You are starting to think about what favorite wardrobe pieces you want to pass down. Yay you for being thoughtful and proactive! Here are a few time-tested tips to get you started.
This one may seem obvious, but any wardrobe piece that you are considering passing down to your kids one day needs to stay in as good condition as possible. This means two main things:
Cleaning: You will want your favorite pieces to stay clean. This means cleaning the items when necessary, not wearing them out in the washing machine, and being aware of chemicals used by dry cleaners. Make sure you use proper products for cleaning items like leather goods, jewelry, and your special Christmas quilt. If it’s homemade, consult a specialist, otherwise, look closely at the manufacturer’s instructions for care. Detergents and chemical solvents can wear down fabrics of all types. For clothing that could be stained by perspiration, cleaning them once they have been worn for more than a couple of hours is usually wise. Many coats and jackets can get by for an entire season before needing to be cleaned unless they are a go-to item that you wear frequently.
For special occasion items like a wedding dress or fur coat, consult a specialist about cleaning and storage and make sure to check references—especially if a piece is fragile or was already handed down to you as a keepsake.

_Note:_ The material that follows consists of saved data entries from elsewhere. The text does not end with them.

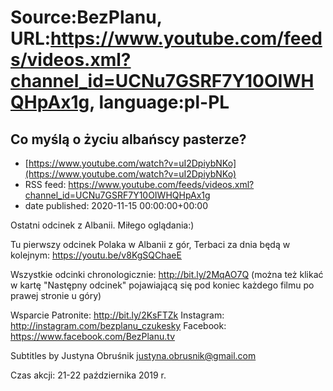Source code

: # Source:BezPlanu, URL:https://www.youtube.com/feeds/videos.xml?channel_id=UCNu7GSRF7Y10OIWHQHpAx1g, language:pl-PL

## Co myślą o życiu albańscy pasterze?
 - [https://www.youtube.com/watch?v=uI2DpiybNKo](https://www.youtube.com/watch?v=uI2DpiybNKo)
 - RSS feed: https://www.youtube.com/feeds/videos.xml?channel_id=UCNu7GSRF7Y10OIWHQHpAx1g
 - date published: 2020-11-15 00:00:00+00:00

Ostatni odcinek z Albanii. Miłego oglądania:)

Tu pierwszy odcinek Polaka w Albanii z gór, Terbaci za dnia będą w kolejnym:
https://youtu.be/v8KgSQChaeE

Wszystkie odcinki chronologicznie: http://bit.ly/2MqAO7Q
(można też klikać w kartę "Następny odcinek" pojawiającą się pod koniec każdego filmu po prawej stronie u góry)

Wsparcie Patronite: http://bit.ly/2KsFTZk 
Instagram: http://instagram.com/bezplanu_czukesky 
Facebook: https://www.facebook.com/BezPlanu.tv 

Subtitles by Justyna Obruśnik justyna.obrusnik@gmail.com

Czas akcji: 21-22 października 2019 r.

Storage: When it comes to clothing, extreme temperatures and humidity should be avoided at all costs. If you want to store something in your attic, it shouldn’t be clothing. In the Midwest, attics can get as cold as 30 degrees below zero in the winter and hit 120 degrees in the summer — not what you want to put any garment through, much less one that you hope to pass on to the next generation. Also, be careful about basements and any room that is likely to be humid (for example, a walk-in closet immediately adjacent to a bathroom). Try to keep your clothes as close to room temperature as possible and in a moderately dry environment. You want those beautiful cashmere sweaters and women's cardigans to last as long as possible and look beautiful on your daughter or daughter-in-law.
If you have items that have substantial sentimental or financial value, be careful where you keep them. Perhaps a safe or safety deposit box at your bank would be wise for jewelry. Maybe a special closet for vintage clothing (one that small children are never allowed to enter).

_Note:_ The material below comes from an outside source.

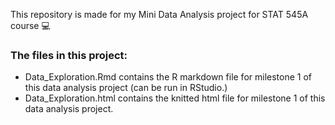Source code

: This repository is made for my Mini Data Analysis project for STAT 545A course 💻

### The files in this project:

* Data_Exploration.Rmd contains the R markdown file for milestone 1 of this data analysis project (can be run in RStudio.)
* Data_Exploration.html contains the knitted html file for milestone 1 of this data analysis project.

Many realtors suggest removing jewelry, small electronics, cash, and prescription medications when you show a house that is for sale, and any pharmacist will tell you that all medications (including over-the-counter drugs) should be locked up regardless of who is in your house. If you revel in having a house with a lot of foot traffic, whether it’s from extended family, a wide circle of friends, or lots of volunteer projects, consider making some of these suggestions a low-key way of life for greater peace of mind.
If you are positive that you know who you would like to give an item to someday, feel free to share that, but keep in mind that things could change. Perhaps you plan to give your pearl necklace or those personalized Christmas stockings to a dear friend, but then your son who doesn’t seem to care about them marries a wonderful woman who loves family traditions. Don’t promise what you might want to change.

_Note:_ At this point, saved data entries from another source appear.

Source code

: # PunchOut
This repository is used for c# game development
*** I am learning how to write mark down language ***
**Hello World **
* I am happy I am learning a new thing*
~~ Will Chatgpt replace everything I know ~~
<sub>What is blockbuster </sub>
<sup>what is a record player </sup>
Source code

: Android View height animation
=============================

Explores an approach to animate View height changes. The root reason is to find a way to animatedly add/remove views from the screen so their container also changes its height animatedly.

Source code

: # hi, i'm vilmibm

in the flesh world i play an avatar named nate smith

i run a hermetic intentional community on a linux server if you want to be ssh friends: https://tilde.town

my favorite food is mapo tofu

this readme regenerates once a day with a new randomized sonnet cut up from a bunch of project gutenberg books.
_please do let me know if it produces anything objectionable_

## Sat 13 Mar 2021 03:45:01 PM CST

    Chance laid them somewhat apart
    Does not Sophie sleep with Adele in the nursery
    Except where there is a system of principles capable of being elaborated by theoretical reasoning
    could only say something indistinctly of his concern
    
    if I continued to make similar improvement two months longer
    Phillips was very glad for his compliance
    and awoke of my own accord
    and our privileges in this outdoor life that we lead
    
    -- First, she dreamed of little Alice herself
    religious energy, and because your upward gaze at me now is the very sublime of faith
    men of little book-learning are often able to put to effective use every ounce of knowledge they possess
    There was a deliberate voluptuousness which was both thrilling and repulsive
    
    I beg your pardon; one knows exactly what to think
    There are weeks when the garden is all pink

Clearly communicate to your children that your belongings are exactly that. Yours. You may anticipate sharing many of your favorites with them at some point, but until you do, they are for your full use, and you have the right to keep them for yourself, give them to your children, or give them to anyone else you desire. Be diplomatic in how you communicate this, but make sure that no one thinks that gorgeous designer suit is “theirs” before you give it to them. After all, you both want them to love the things you give to them. Clear communication helps to guarantee that.
Be prepared for their opinions, too. If you have officially given an item away, it is theirs. Don’t expect it to stay in your house or be displayed, worn, or used as you would prefer. The younger generation has its own ideas! And if you think back a few years, so did you. If you give a special occasion dress to your daughter, maybe she will decide to hem it, so it looks completely different. If so, that’s her choice (and feel free to compliment her on her creativity!). Half the fun of vintage clothes is rocking them in a new way.
With a little forethought and clear communication, your kids will love your thoughtfulness in handing down your favorite things. It is truly a gift for them, and perhaps for their children and their children's children someday, as well.